Das Schädigungsverbot hat negative und positive Dimensionen: In seiner negativen Dimension verbietet es erhebliche grenzüberschreitende Umweltschädigungen. In seiner positiven Dimension beinhaltet das Schädigungsverbot ein Verhinderungsgebot. Danach darf ein Staat auf seinem Gebiet ein Verhalten Privater nicht gestatten und muss es unterbrinden, das auf dem Gebiet eines anderen Staates erhebliche Umweltschäden verursacht. Die Umweltzerstörungen gehen vom privaten Erdölunternehmen aus. Folglich scheidet eine Verletzung der negativen Dimension des Schädigungsverbots durch Kanada mangels Zurechnung aus. Allerdings kommt die Verletzung des vom Schädigungsverbot erfassten Verhinderungsgebots in Betracht.

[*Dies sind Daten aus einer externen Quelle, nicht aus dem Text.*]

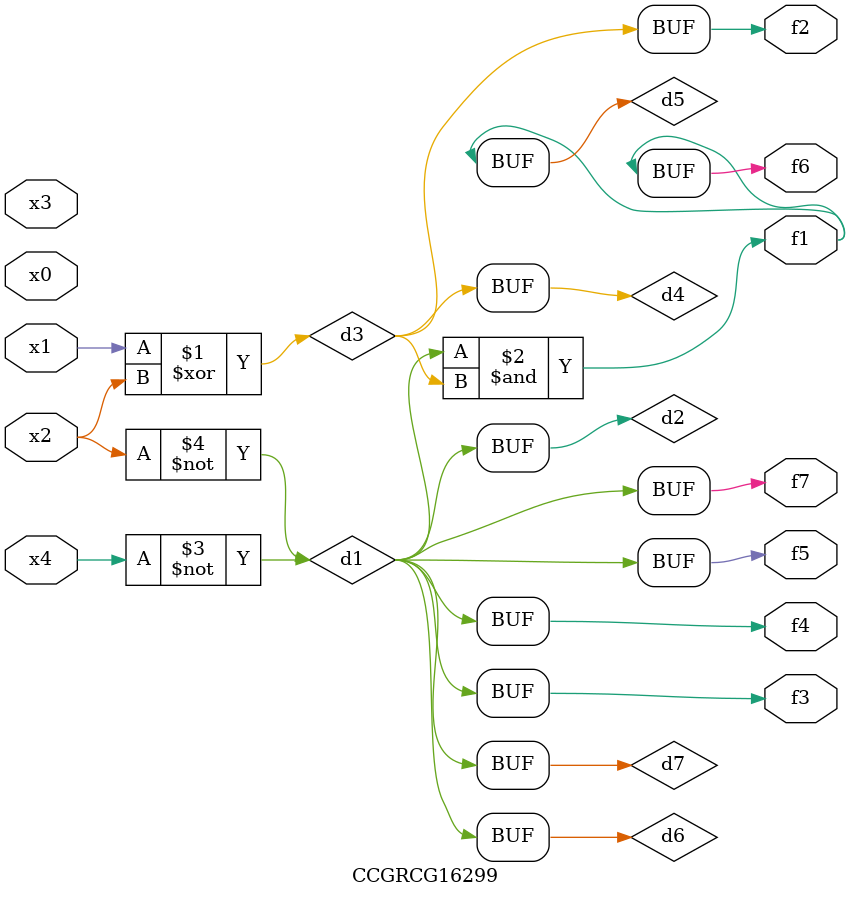
<source format=v>
module CCGRCG16299(
	input x0, x1, x2, x3, x4,
	output f1, f2, f3, f4, f5, f6, f7
);

	wire d1, d2, d3, d4, d5, d6, d7;

	not (d1, x4);
	not (d2, x2);
	xor (d3, x1, x2);
	buf (d4, d3);
	and (d5, d1, d3);
	buf (d6, d1, d2);
	buf (d7, d2);
	assign f1 = d5;
	assign f2 = d4;
	assign f3 = d7;
	assign f4 = d7;
	assign f5 = d7;
	assign f6 = d5;
	assign f7 = d7;
endmodule

</source>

3. Das Schädigungsverbot verpflichtet die Staaten erst Recht zum Schutz der eigenen Umwelt.

Nein, das trifft nicht zu!

Das Schädigungsverbot schränkt die territoriale Souveränität eines Staates ein, um die territoriale Integrität eines anderen Staates zu schützen. Erst dieser zwischenstaatliche Charakter der Umweltschädigung provoziert und rechtfertigt eine völkerrechtliche Regelung. Beschränken sich Umweltbelastungen räumlich auf den emittierenden Staat, fehlt es am kollidierenden Souveränitätsanspruch und damit an einer Rechtfertigung für die Einschränkung der territorialen Souveränität durch das Schädigungsverbot. Solche innerstaatlichen Sachverhalte erfasst der völkergewohnheitsrechtliche Kern des Schädigungsverbots damit gerade nicht. Diese Betrachtungsweise mag befremdlich erscheinen, ist aber dogmatisch konsequent, weil Schädigungsverbot bzw. Umweltvölkerrecht auf einer souveränitätsgeprägten Parzellierung der Umwelt aufbauen.

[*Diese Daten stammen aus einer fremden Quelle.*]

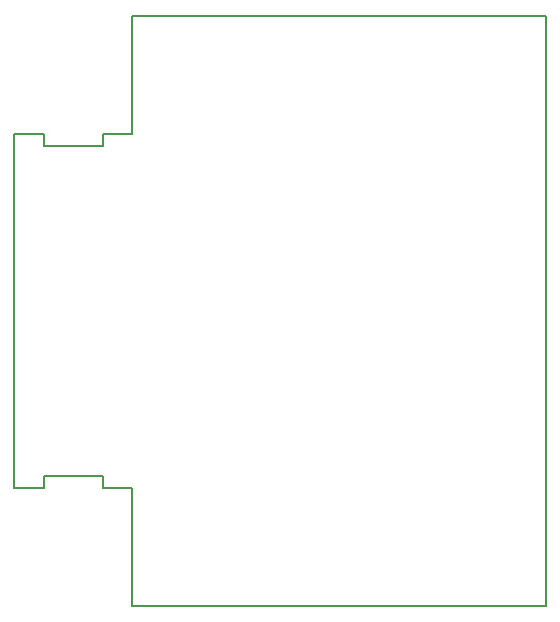
<source format=gm1>
From dc37b6407ed6c9434a7f2d8e9eef8221311e0f0a Mon Sep 17 00:00:00 2001
From: jaseg <git@jaseg.net>
Date: Tue, 27 Nov 2018 11:17:33 +0900
Subject: Do proper pretty breakout gerber export

---
 .../gerber.out/cable_breakout-Edge.Cuts.gm1        | 48 ++++++++++++++++++++++
 1 file changed, 48 insertions(+)
 create mode 100644 cable_breakout/gerber.out/cable_breakout-Edge.Cuts.gm1

(limited to 'cable_breakout/gerber.out/cable_breakout-Edge.Cuts.gm1')

diff --git a/cable_breakout/gerber.out/cable_breakout-Edge.Cuts.gm1 b/cable_breakout/gerber.out/cable_breakout-Edge.Cuts.gm1
new file mode 100644
index 0000000..14d2175
--- /dev/null
+++ b/cable_breakout/gerber.out/cable_breakout-Edge.Cuts.gm1
@@ -0,0 +1,48 @@
+G04 #@! TF.GenerationSoftware,KiCad,Pcbnew,(5.0.1)*
+G04 #@! TF.CreationDate,2018-11-27T11:11:20+09:00*
+G04 #@! TF.ProjectId,cable_breakout,6361626C655F627265616B6F75742E6B,rev?*
+G04 #@! TF.SameCoordinates,Original*
+G04 #@! TF.FileFunction,Profile,NP*
+%FSLAX46Y46*%
+G04 Gerber Fmt 4.6, Leading zero omitted, Abs format (unit mm)*
+G04 Created by KiCad (PCBNEW (5.0.1)) date Tue Nov 27 11:11:20 2018*
+%MOMM*%
+%LPD*%
+G01*
+G04 APERTURE LIST*
+%ADD10C,0.150000*%
+G04 APERTURE END LIST*
+D10*
+X117500000Y-130000000D02*
+X120000000Y-130000000D01*
+X117500000Y-129000000D02*
+X117500000Y-130000000D01*
+X112500000Y-129000000D02*
+X117500000Y-129000000D01*
+X112500000Y-130000000D02*
+X112500000Y-129000000D01*
+X110000000Y-130000000D02*
+X112500000Y-130000000D01*
+X117500000Y-100000000D02*
+X120000000Y-100000000D01*
+X117500000Y-101000000D02*
+X117500000Y-100000000D01*
+X112500000Y-101000000D02*
+X117500000Y-101000000D01*
+X112500000Y-100000000D02*
+X112500000Y-101000000D01*
+X110000000Y-100000000D02*
+X112500000Y-100000000D01*
+X120000000Y-130000000D02*
+X120000000Y-140000000D01*
+X120000000Y-90000000D02*
+X120000000Y-100000000D01*
+X155000000Y-140000000D02*
+X155000000Y-90000000D01*
+X120000000Y-140000000D02*
+X155000000Y-140000000D01*
+X155000000Y-90000000D02*
+X120000000Y-90000000D01*
+X110000000Y-130000000D02*
+X110000000Y-100000000D01*
+M02*
-- 
cgit 


</source>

4. Das Schädigungsverbot ist auch verletzt, wenn eine Beeinträchtigung der Artenvielfalt und damit ein gemeinsames Anliegen der Menschheit im Raum steht.

Nein!

Das Schädigungsverbot ist - auch in seiner positiven Dimension des Verhinderungsgebots - nur verletzt, wenn eine erhebliche grenzüberschreitende Umweltverletzung vorliegt. Umweltschädigungen erfassen jedenfalls objektiv negative Einwirkung auf die Umwelt, die die menschliche Lebensgrundlage unmittelbar verändern. Die Artenvielfalt lässt sich aus wissenschaftlicher und politischer Perspektive als gemeinsames Anliegen der Menschheit qualifizieren. Aus Sicht des allgemeinen Völkerrechts stellt die Artenvielfalt für sich genommen kein Rechtsgut dar, dessen Beeinträchtigung eine Verletzung des Schädigungsverbots auslöst. Die Völkerrechtsordnung misst einem - wie auch immer gearteten - Konzept der gemeinsamen Anliegen der Menschheit keine völkergewohnheitsrechtliche Geltung bei. Es bedarf der Anknüpfung an konkrete völkerrechtlich geschützte Rechtsgüter.

5. Mangels grenzüberschreitenden Charakters ist das Schädigungsverbot vorliegend nicht anwendbar.

Genau, so ist das!

Grenzüberschreitender Charakter liegt vor, wenn Umweltschädigungen jenseits des Staatsgebiets des emittierenden Staates auftreten. Die (unmittelbare) Zerstörung der Artenvielfalt ist auf das Territorium des A beschränkt, sodass das Schädigungsverbot mangels Grenzübertritts nicht anwendbar ist. Damit ist die innerstaatliche Biodiversität völkerrechtlich nicht schutzlos gestellt. Die Biodiversitätskonvention, aber auch das Washingtoner Artenschutzabkommen (CITES) bezwecken den Schutz der Artenvielfalt auch innerhalb des staatlichen Hoheitsgebiets. Sie begründen allerdings keine Staatenverantwortlichkeit für Schäden an der biologischen Vielfalt.